- Written exercise -
Print the lines of the listing below without changes, starting with the line that contains "class: Magnoliopsida" and going on through its final line.

- Material for the task -
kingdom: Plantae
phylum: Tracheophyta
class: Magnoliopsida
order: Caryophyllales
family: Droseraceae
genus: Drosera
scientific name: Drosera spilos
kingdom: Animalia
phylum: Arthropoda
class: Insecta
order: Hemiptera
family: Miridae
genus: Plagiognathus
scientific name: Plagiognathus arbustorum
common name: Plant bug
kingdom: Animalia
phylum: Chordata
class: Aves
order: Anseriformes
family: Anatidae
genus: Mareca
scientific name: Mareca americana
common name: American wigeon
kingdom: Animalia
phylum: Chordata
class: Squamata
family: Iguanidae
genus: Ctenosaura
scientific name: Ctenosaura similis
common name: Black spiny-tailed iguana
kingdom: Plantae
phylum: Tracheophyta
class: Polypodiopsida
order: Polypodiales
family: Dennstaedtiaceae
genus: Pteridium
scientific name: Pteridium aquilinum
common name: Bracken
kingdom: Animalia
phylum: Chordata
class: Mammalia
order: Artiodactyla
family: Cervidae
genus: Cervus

- Response below -
class: Magnoliopsida
order: Caryophyllales
family: Droseraceae
genus: Drosera
scientific name: Drosera spilos
kingdom: Animalia
phylum: Arthropoda
class: Insecta
order: Hemiptera
family: Miridae
genus: Plagiognathus
scientific name: Plagiognathus arbustorum
common name: Plant bug
kingdom: Animalia
phylum: Chordata
class: Aves
order: Anseriformes
family: Anatidae
genus: Mareca
scientific name: Mareca americana
common name: American wigeon
kingdom: Animalia
phylum: Chordata
class: Squamata
family: Iguanidae
genus: Ctenosaura
scientific name: Ctenosaura similis
common name: Black spiny-tailed iguana
kingdom: Plantae
phylum: Tracheophyta
class: Polypodiopsida
order: Polypodiales
family: Dennstaedtiaceae
genus: Pteridium
scientific name: Pteridium aquilinum
common name: Bracken
kingdom: Animalia
phylum: Chordata
class: Mammalia
order: Artiodactyla
family: Cervidae
genus: Cervus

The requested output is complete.